O QUE FAZER —
1. Diga se cada afirmação está de acordo com o excerto e responda sim ou não, citando as palavras do excerto que o decidem: (a) Quem escreve tem alergia ao pó. (b) Quem escreve saiu da escola por volta das três da tarde. (c) Os livros em perigo de cair eram centenas.
2. Segundo o excerto, com que objetos se limpou o pó?

═════ EXCERTO ═════

Acho que não há ninguém que não saiba como detesto limpar o pó. Ainda por cima, ou talvez por isso mesmo, sou alérgica (ao pó e ao trabalho). A única coisa de que gosto menos é do pó. E de pepinos.

Ontem cheguei cedo a casa. Saí da escola por volta da uma da tarde. Mas estava um tanto em baixo. Tenho andado a viver mal: a comer porcarias e a dormir pouco. Claro que não me apetecia nada limpar o pó. Mas terça-feira é dia de limpar o pó. É um facto.

Eram 19 horas quando lá me arrastei e peguei num espanador ranhoso (penas falsas) e um pano do pó. Depois de dar a volta à casa toda acabei a limpar a marquise. E quando já estava a acabar reparei, coisa rara em mim, que algo não estava bem. Apercebi-me que as prateleiras de uma parede estavam tortas e os livros todos, centenas deles, em perigo de cair.

═════ DADOS A ANALISAR ═════

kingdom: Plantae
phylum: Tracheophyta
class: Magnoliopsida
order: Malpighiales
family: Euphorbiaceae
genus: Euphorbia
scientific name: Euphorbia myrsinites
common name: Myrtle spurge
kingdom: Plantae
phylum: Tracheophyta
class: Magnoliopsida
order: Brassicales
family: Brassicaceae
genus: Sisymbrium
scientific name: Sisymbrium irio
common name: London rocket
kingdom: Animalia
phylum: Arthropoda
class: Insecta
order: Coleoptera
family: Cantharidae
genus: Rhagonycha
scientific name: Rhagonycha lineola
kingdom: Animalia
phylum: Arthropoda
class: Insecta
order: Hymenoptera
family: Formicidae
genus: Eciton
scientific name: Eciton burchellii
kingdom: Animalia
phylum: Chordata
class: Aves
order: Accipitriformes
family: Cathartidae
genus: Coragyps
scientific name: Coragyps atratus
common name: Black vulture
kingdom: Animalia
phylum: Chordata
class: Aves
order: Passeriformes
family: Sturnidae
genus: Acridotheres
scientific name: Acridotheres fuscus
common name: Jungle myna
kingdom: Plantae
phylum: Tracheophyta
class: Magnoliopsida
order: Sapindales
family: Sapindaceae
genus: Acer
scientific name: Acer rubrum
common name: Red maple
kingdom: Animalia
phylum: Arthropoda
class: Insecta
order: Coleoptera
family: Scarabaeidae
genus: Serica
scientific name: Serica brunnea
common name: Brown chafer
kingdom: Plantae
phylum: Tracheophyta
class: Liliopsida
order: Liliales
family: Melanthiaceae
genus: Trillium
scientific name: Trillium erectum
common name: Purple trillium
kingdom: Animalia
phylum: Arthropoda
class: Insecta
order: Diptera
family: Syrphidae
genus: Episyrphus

═════

RESPOSTAS POR ORDEM —
1.
(a) Sim: "sou alérgica (ao pó e ao trabalho)".
(b) Não: "Saí da escola por volta da uma da tarde."
(c) Sim: "os livros todos, centenas deles, em perigo de cair".

2. Com um espanador ranhoso, de penas falsas, e um pano do pó.